## Exercise aim
From the records below, copy out each line that has the word "hand".

## Listed records
---

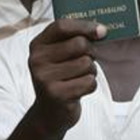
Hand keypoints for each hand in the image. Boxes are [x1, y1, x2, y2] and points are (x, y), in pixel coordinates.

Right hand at [28, 20, 104, 135]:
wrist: (48, 113)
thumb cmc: (61, 77)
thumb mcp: (59, 56)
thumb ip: (73, 39)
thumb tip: (102, 30)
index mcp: (38, 45)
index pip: (62, 26)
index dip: (85, 26)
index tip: (102, 31)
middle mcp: (37, 60)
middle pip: (79, 44)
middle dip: (91, 53)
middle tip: (85, 62)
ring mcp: (44, 78)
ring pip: (86, 64)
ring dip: (90, 71)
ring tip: (79, 78)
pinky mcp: (56, 95)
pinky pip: (89, 82)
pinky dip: (90, 86)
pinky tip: (78, 90)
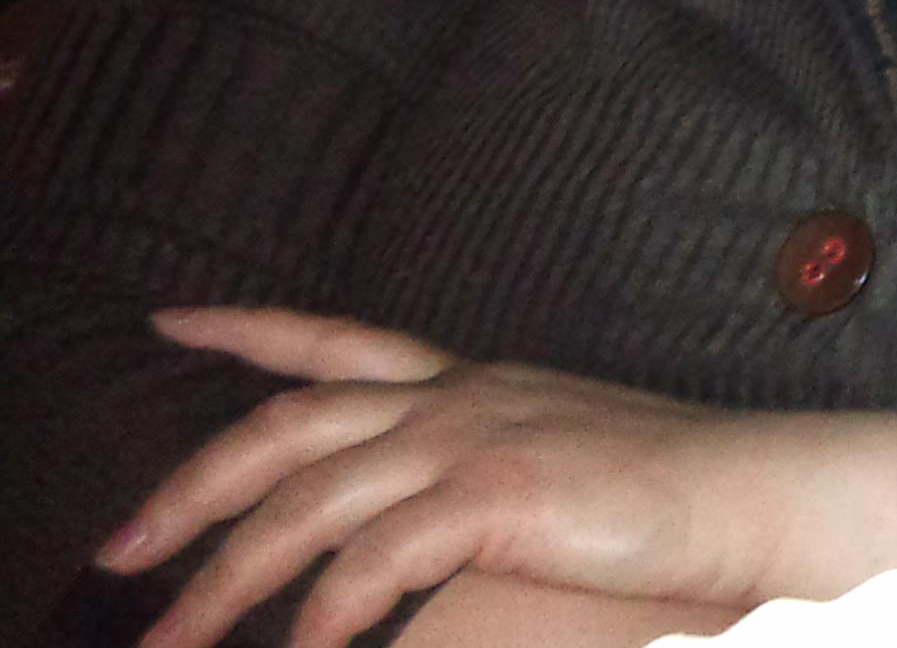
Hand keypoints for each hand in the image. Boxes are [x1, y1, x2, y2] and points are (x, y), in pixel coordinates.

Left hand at [95, 308, 772, 647]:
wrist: (739, 484)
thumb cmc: (651, 484)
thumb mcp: (542, 448)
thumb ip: (464, 470)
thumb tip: (395, 512)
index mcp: (461, 379)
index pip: (332, 337)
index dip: (246, 327)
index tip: (170, 320)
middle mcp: (452, 397)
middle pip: (288, 428)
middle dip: (191, 487)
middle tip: (118, 551)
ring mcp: (471, 440)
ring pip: (308, 503)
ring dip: (224, 579)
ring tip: (169, 641)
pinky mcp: (496, 497)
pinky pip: (376, 561)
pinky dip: (326, 615)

---

## Response to this task
Hand keypoints for each hand in the image. Boxes are [x1, y1, x2, y2] and points are (x, y), in pixel coordinates.
Right hand at [28, 20, 104, 135]:
Hand keypoints for each hand in the image. Boxes are [x1, y1, x2, y2] and points are (x, y), in pixel coordinates.
Left hand at [95, 308, 772, 647]:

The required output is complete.